René Sanchez : Non, je ne le partage pas. La discipline est respectée lorsqu’une infraction sérieuse au règlement est sanctionnée sans délai. Ce n’est pas toujours le cas, et c’est ce qui explique certaines situations ingérables qui existent déjà.
Le système des réductions de peine est de toute façon d’une grande hypocrisie. Un détenu peut voir son « bon » comportement récompensé par des réductions de peine dites supplémentaires (lorsqu’il suit une formation, par exemple), alors que, dans le même temps, il peut commettre des actes de violence – ce qui peut uniquement lui valoir le retrait d’une partie de ses réductions de peine « automatiques ».
En réalité, je ne vois pas comment on peut séparer la bonne et la mauvaise conduite. La « mauvaise conduite » doit être sanctionnée disciplinairement, voire pénalement. La « bonne conduite » (suivre un traitement, une formation, etc.) peut être encouragée par des réductions de peine, mais celles-ci devraient être retirées au détenu s’il transgresse par ailleurs le règlement !
De toute façon, on est bien parvenu à supprimer les réductions de peine (sous forme de « grâces ») traditionnellement accordées le 14 juillet, alors que certains redoutaient une réaction de la population pénale.

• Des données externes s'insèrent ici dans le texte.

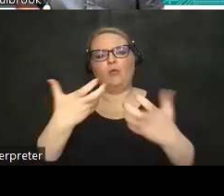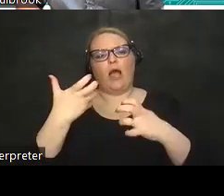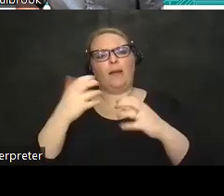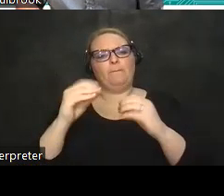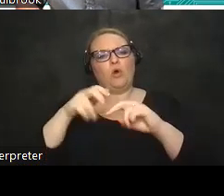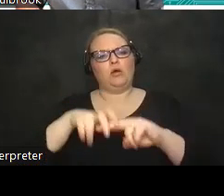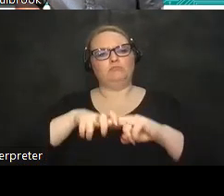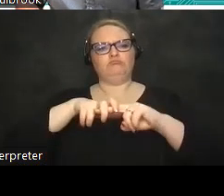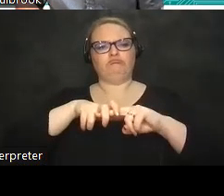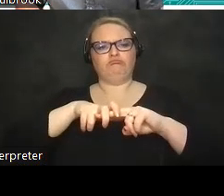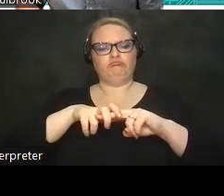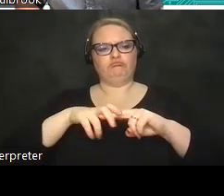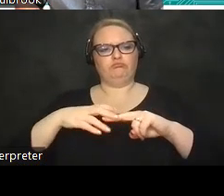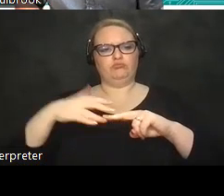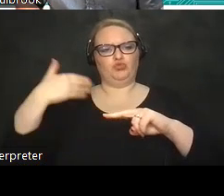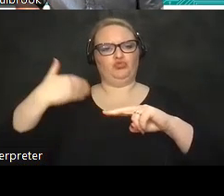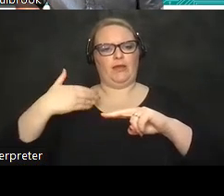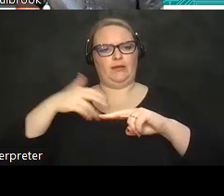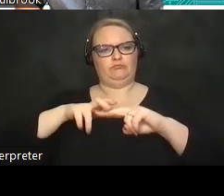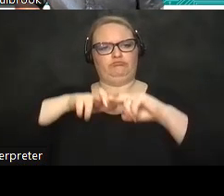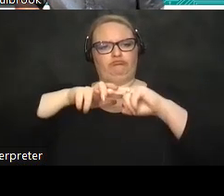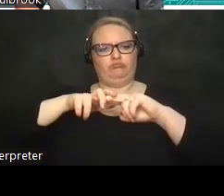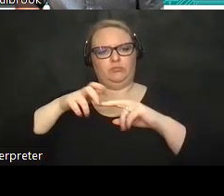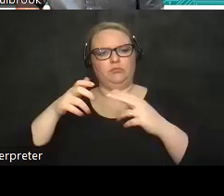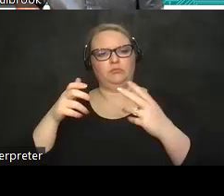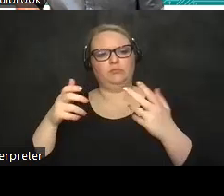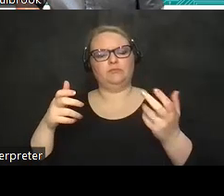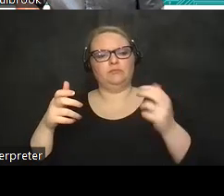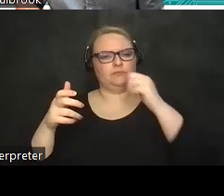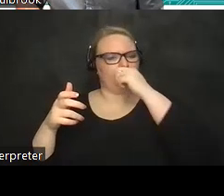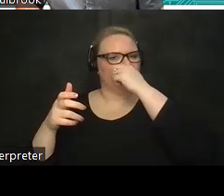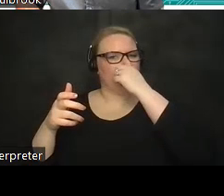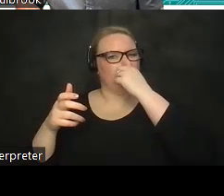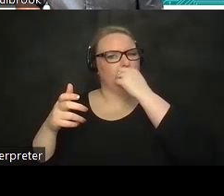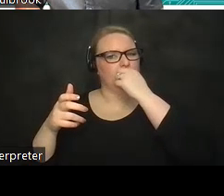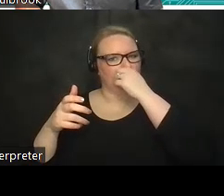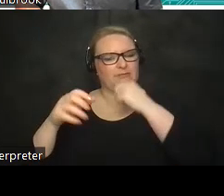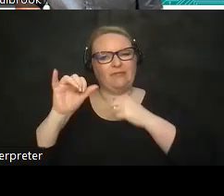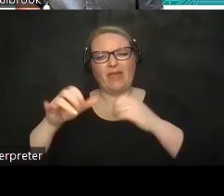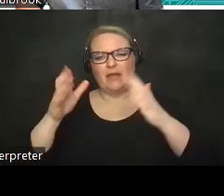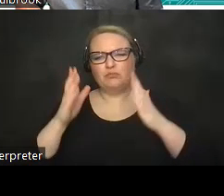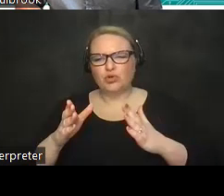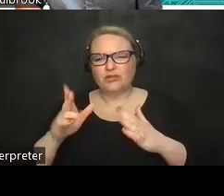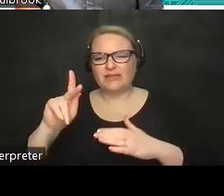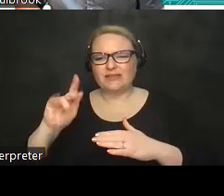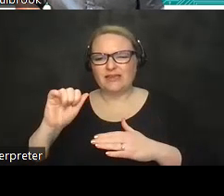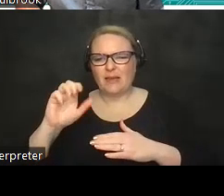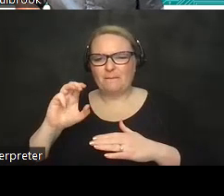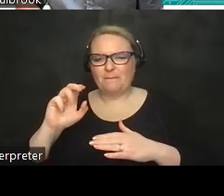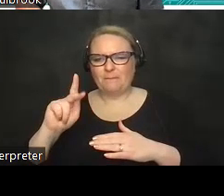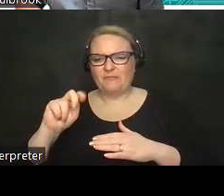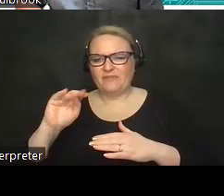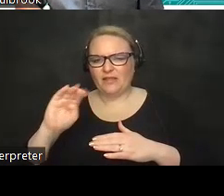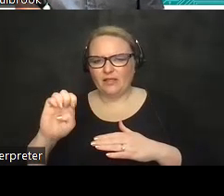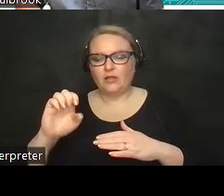and uh you know again um i think this person was down in kempville and paul ended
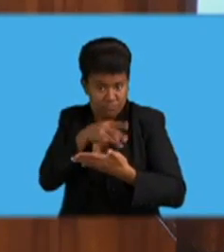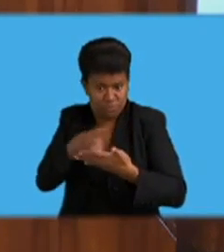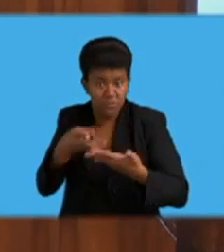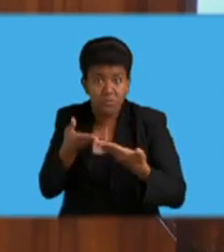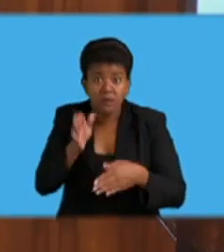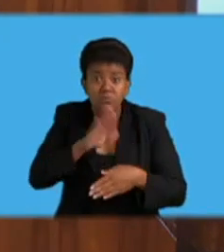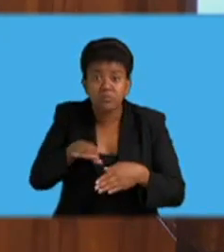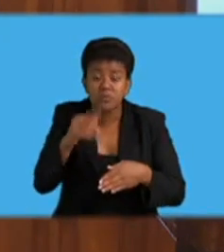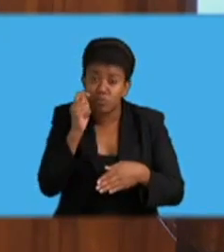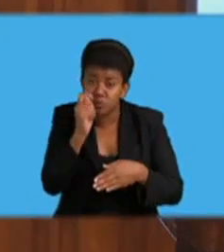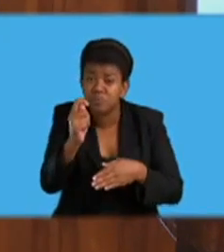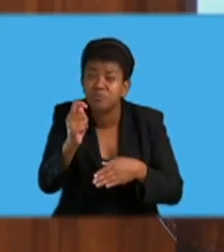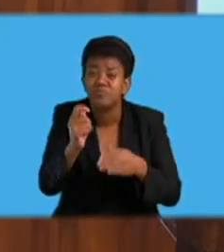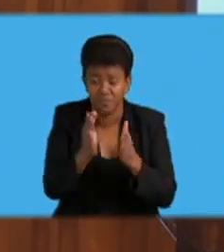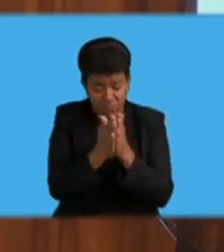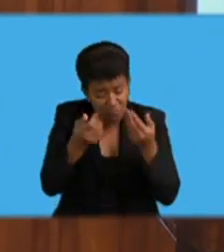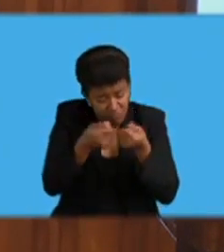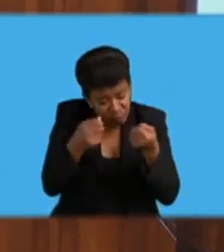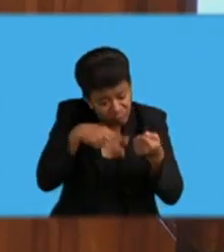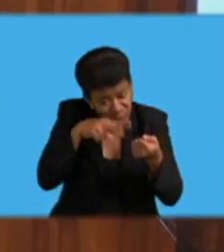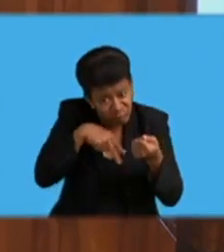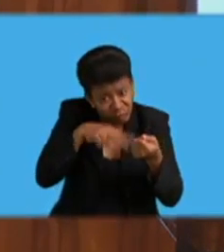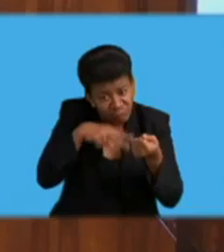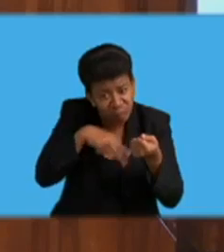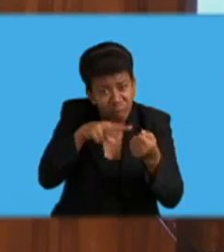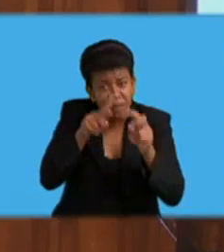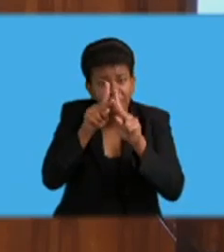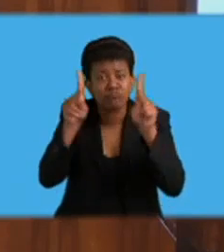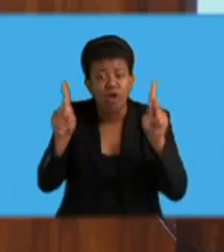porn sites on their smartphones.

IPJ : Ne faudrait-il pas également évaluer dès son arrivée le niveau de risque du détenu? Les services correctionnels canadiens ont développé un outil dit « actuariel », qui évalue le risque statistique de passage à l’acte des détenus en fonction de certains critères (âge, nature de l’infraction, etc.). Ne faudrait-il pas utiliser ce genre d’outils en France aussi ?
René Sanchez : Oui, il est très intéressant pour le personnel pénitentiaire de disposer d’une appréciation du risque – même imparfaite – dès l’entrée du condamné en détention. Appréciation du risque de passage à l’acte comme des risques d’autre nature (suicidaires, etc.).
Un questionnaire est d’ores et déjà proposé aux nouveaux arrivants pour évaluer un certain nombre de risques. Quant aux condamnés à plus de 10 ans de prison, ils sont examinés au Centre national d’observation, pour déterminer s’ils doivent être placés en maison centrale (plus sécurisée).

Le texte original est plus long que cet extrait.